There’s just too much happening here. Now, I had three main characters with different things going on and one of the many problems with the manuscript itself is that there wasn’t really a through-line connecting the stories. The characters knew each other and interacted, but their stories weren’t really connected. As a result, the query was impossible to write in any sensical way.


For comparison’s sake, below I’ve pasted the query I sent out for Ash Princess:

Dear __________,

Theodosia’s mother was known as the Queen of Flame and Fury, but after their country was conquered by seafaring savages and her mother executed, Theo became the Ash Princess. Taken hostage at the age of six to prevent rebellion, she has been ridiculed and abused by the Kaiser and his court for more than a decade. Though she is surrounded by those who use her country’s once sacred magic sacrilegiously, the only power Theo possesses is her sharp, conniving mind. She pretends to be broken and empty-headed in order to survive, but Theo has never stopped gathering intelligence and planning her revenge.

When the Kaiser forces her to execute her last hope of rescue, Theo vows to save herself, even if that means hurting the enemies she’s come to love. She throws herself into a plot to seduce and murder the Kaiser’s warrior son with the help of a group of magically gifted and volatile rebels, but her developing feelings for him and her close friendship with a spoiled but kind socialite blur the line between the naive girl she pretends to be and the shrewd queen she needs to become.
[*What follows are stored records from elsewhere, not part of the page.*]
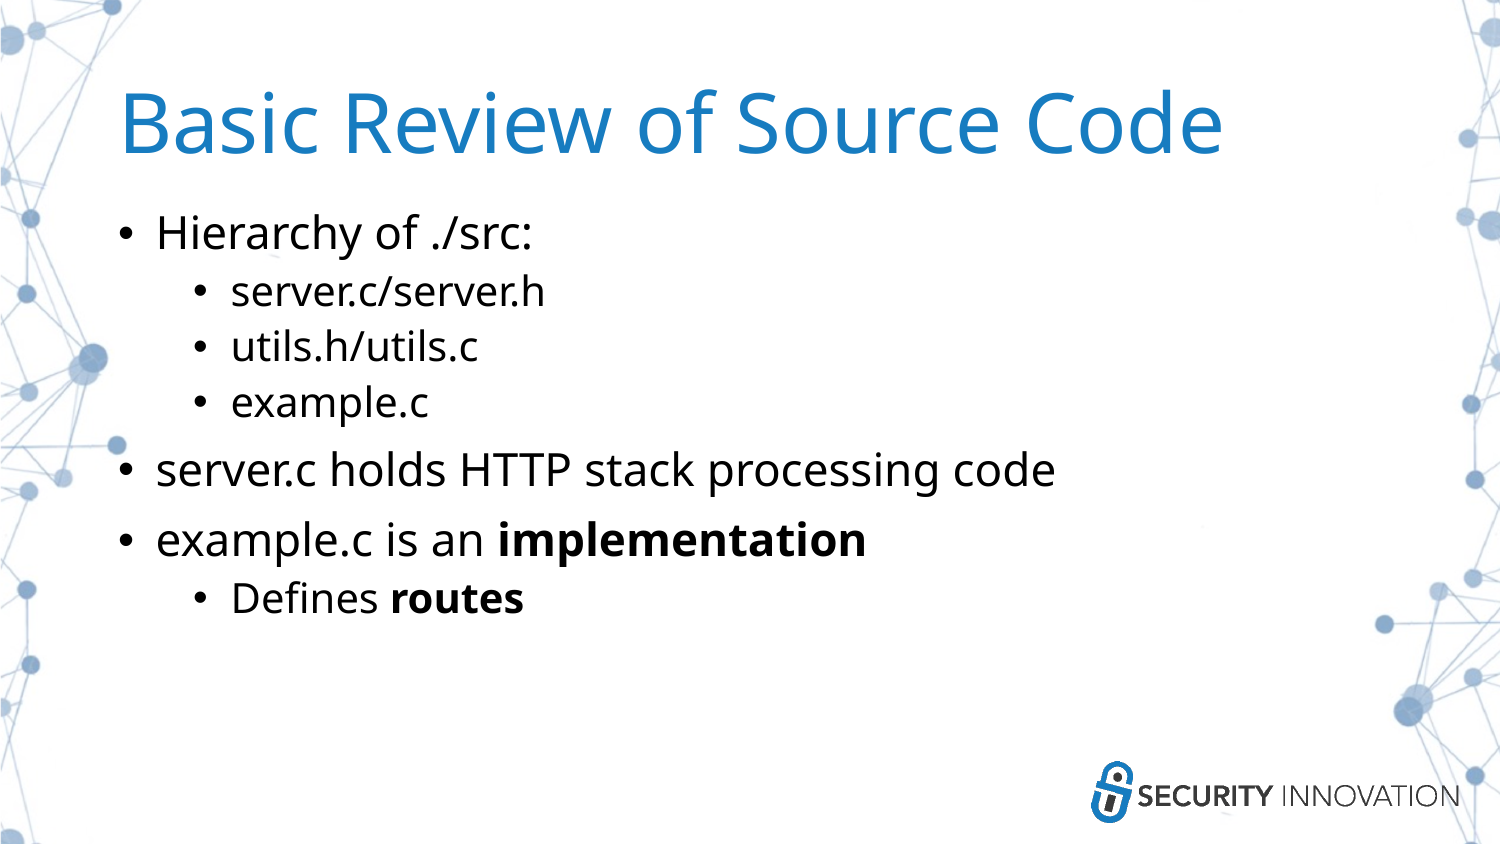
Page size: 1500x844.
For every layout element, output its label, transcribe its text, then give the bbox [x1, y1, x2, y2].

title Basic Review of Source Code [103, 44, 1397, 202]
picture [1091, 1, 1500, 844]
list Hierarchy of ./src: server.c/server.h utils.h/utils.c example.c server.c holds HTTP stack processing code example.c is an implementation Defines routes [103, 202, 1397, 820]
picture [1, 1, 333, 844]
Cornered into impossible choices and unable to trust even those who claim to be on her side, Theodosia must stand on her own as a queen in order to to liberate her people before there is nothing left of her country but ashes.

ASH PRINCESS is a YA Fantasy novel complete at 91,000 words. It is perfect for fans of Marie Rutkoski’s THE WINNER’S CURSE and those who root for Sansa on GAME OF THRONES (but wish she had a little more gumption).

I graduated from Savannah College of Art and Design in 2012 and am currently living in Manhattan and working as a babysitter. Previously, I interned at Housing Works Bookstore and I still volunteer there. I also have a play published with Playscripts, Inc.

Thank you for your time and consideration.

Laura Sebastian

Even rereading it now, there are little things I want to change, but overall the query does it’s job. It introduces a main character (Theodosia) and shows what she wants (to reclaim her country) and it makes it clear what’s at stake if she fails (her life and the lives of her people). It also hints at complications that will arise on her journey without giving an overwhelming amount of information right up front. My agent ended up using bits and pieces of this query in my pitch letter and it still lives on in my Goodreads summary. I also can’t understate the importance of good, accurate comp titles, but again, that’s another post for another day.


In an early version of this query, I’d made the common mistake of throwing too many fantasy names of places and people right up front but an amazingly kind agent (Molly Jaffa at Folio Jr) pointed this out early on and my query became instantly better.


It’s worth pointing out that my Ash Princess query is significantly shorter than my first one, but that it accomplishes way more. This is something to think about when you write your query as well. Having seen a query inbox from the other side, I can say that agents do get a LOT of queries and that keeping things concise and compelling is the way to go.


I got no interest at all in my first query, no partial or full requests. For Ash Princess, I got quite a few requests, including one from Agent Laura!


So if you’re currently querying or getting ready to start, I hope this helps out a bit and I’m happy to answer any questions. It’s a rough path, I know. I have email folders with over 200 rejections, not including the agents who don’t reply if they aren’t interested. But hang in there. Write. Rewrite. Rewrite some more. It’ll be worth it, I promise.